Two lines mark the range in the entries below: the one holding "cytoplasmic/membranous,nuclear expression is" and the one holding "(DAB) staining of". Set down those two and all lines between them, exactly.
▼
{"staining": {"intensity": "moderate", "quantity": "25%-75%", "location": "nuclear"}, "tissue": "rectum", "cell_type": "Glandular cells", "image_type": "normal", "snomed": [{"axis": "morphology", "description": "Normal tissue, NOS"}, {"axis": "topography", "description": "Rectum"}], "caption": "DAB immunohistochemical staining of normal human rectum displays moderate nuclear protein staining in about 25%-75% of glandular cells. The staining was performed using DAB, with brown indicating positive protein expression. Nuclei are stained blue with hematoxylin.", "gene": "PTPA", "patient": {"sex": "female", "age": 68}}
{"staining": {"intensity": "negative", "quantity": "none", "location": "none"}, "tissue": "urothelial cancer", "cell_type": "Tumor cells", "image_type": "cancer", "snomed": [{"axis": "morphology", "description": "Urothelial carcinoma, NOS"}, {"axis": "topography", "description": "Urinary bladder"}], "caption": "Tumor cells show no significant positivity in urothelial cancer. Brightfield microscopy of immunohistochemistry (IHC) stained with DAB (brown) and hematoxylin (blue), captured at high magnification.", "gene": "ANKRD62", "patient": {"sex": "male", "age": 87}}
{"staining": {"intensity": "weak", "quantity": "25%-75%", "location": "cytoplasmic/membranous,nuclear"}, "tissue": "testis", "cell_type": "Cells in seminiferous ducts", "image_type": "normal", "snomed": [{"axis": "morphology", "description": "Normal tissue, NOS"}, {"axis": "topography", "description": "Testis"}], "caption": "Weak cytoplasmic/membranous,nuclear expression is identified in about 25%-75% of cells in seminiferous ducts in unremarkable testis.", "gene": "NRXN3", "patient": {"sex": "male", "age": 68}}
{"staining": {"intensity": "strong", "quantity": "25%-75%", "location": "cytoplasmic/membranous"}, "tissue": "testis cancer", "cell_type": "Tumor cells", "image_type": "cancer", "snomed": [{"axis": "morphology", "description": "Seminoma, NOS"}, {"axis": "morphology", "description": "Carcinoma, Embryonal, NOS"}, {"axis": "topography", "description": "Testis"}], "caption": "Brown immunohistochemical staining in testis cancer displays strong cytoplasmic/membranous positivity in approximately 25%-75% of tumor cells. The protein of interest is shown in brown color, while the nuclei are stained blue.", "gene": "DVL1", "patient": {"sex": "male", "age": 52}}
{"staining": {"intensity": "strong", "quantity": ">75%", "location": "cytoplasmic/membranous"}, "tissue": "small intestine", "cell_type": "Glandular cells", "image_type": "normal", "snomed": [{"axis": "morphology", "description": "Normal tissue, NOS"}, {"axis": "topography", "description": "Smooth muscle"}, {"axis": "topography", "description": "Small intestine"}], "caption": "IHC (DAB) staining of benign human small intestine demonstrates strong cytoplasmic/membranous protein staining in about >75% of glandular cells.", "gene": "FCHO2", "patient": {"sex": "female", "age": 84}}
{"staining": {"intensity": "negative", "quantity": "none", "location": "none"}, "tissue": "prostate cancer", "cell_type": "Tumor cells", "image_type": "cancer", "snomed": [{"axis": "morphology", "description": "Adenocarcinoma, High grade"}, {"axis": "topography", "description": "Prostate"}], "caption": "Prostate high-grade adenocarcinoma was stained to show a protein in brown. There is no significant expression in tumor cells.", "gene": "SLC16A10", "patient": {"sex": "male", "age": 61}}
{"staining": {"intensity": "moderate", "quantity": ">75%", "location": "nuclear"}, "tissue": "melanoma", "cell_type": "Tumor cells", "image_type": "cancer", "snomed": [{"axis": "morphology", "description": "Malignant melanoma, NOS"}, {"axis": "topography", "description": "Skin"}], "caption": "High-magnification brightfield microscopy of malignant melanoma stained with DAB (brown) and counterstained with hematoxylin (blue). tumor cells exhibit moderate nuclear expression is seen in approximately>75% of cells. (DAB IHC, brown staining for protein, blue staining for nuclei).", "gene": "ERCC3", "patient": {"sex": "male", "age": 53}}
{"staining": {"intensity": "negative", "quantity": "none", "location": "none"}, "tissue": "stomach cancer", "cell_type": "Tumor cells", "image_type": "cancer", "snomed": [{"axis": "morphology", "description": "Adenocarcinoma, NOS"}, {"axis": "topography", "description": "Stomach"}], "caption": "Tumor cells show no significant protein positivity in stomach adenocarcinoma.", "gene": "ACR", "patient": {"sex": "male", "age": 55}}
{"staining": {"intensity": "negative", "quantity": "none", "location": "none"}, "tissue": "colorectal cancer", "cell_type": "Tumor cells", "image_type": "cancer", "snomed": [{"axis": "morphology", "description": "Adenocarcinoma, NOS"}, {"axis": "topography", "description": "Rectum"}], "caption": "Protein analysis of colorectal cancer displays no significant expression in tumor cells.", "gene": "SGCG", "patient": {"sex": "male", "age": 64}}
▲
RESPONSE BELOW:
{"staining": {"intensity": "weak", "quantity": "25%-75%", "location": "cytoplasmic/membranous,nuclear"}, "tissue": "testis", "cell_type": "Cells in seminiferous ducts", "image_type": "normal", "snomed": [{"axis": "morphology", "description": "Normal tissue, NOS"}, {"axis": "topography", "description": "Testis"}], "caption": "Weak cytoplasmic/membranous,nuclear expression is identified in about 25%-75% of cells in seminiferous ducts in unremarkable testis.", "gene": "NRXN3", "patient": {"sex": "male", "age": 68}}
{"staining": {"intensity": "strong", "quantity": "25%-75%", "location": "cytoplasmic/membranous"}, "tissue": "testis cancer", "cell_type": "Tumor cells", "image_type": "cancer", "snomed": [{"axis": "morphology", "description": "Seminoma, NOS"}, {"axis": "morphology", "description": "Carcinoma, Embryonal, NOS"}, {"axis": "topography", "description": "Testis"}], "caption": "Brown immunohistochemical staining in testis cancer displays strong cytoplasmic/membranous positivity in approximately 25%-75% of tumor cells. The protein of interest is shown in brown color, while the nuclei are stained blue.", "gene": "DVL1", "patient": {"sex": "male", "age": 52}}
{"staining": {"intensity": "strong", "quantity": ">75%", "location": "cytoplasmic/membranous"}, "tissue": "small intestine", "cell_type": "Glandular cells", "image_type": "normal", "snomed": [{"axis": "morphology", "description": "Normal tissue, NOS"}, {"axis": "topography", "description": "Smooth muscle"}, {"axis": "topography", "description": "Small intestine"}], "caption": "IHC (DAB) staining of benign human small intestine demonstrates strong cytoplasmic/membranous protein staining in about >75% of glandular cells.", "gene": "FCHO2", "patient": {"sex": "female", "age": 84}}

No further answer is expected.